◆ Problem
What to return is the tail of the data, from the line that contains "Have an Idea" down to the last line, copied exactly.

◆ Exercise data
——

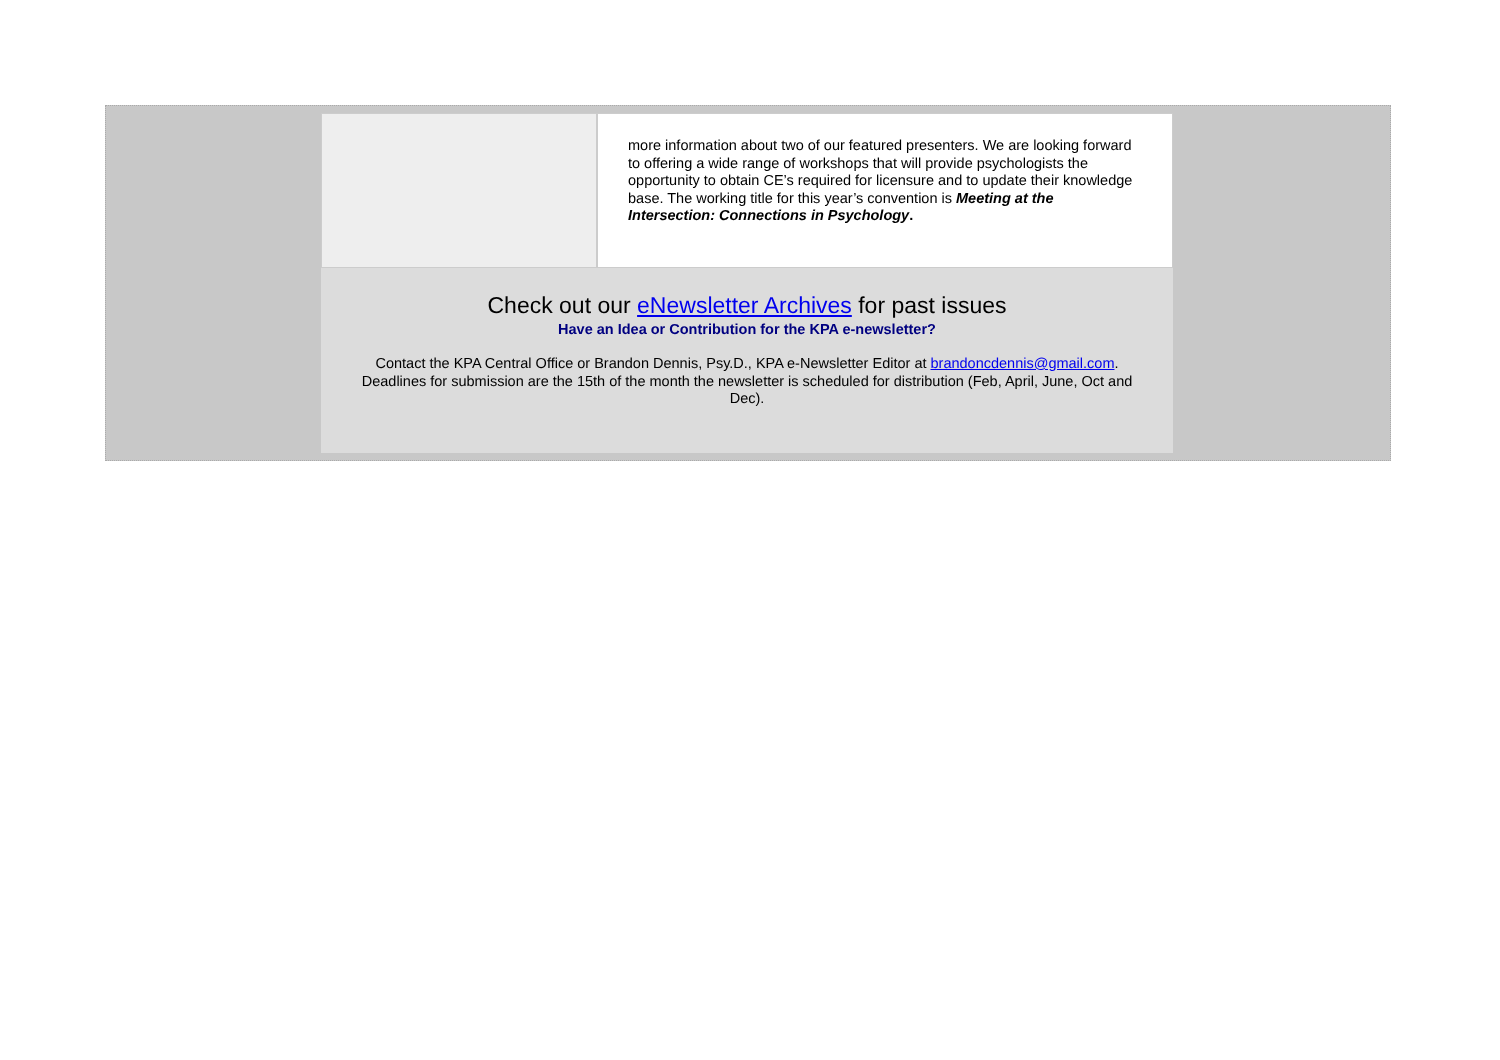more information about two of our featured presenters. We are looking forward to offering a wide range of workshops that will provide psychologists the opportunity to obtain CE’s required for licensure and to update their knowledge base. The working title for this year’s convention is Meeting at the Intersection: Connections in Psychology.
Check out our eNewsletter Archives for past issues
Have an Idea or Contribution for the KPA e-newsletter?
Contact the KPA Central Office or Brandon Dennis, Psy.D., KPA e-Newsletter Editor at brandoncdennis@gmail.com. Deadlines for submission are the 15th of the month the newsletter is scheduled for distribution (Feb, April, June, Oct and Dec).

——

◆ Result of the task
Have an Idea or Contribution for the KPA e-newsletter?
Contact the KPA Central Office or Brandon Dennis, Psy.D., KPA e-Newsletter Editor at brandoncdennis@gmail.com. Deadlines for submission are the 15th of the month the newsletter is scheduled for distribution (Feb, April, June, Oct and Dec).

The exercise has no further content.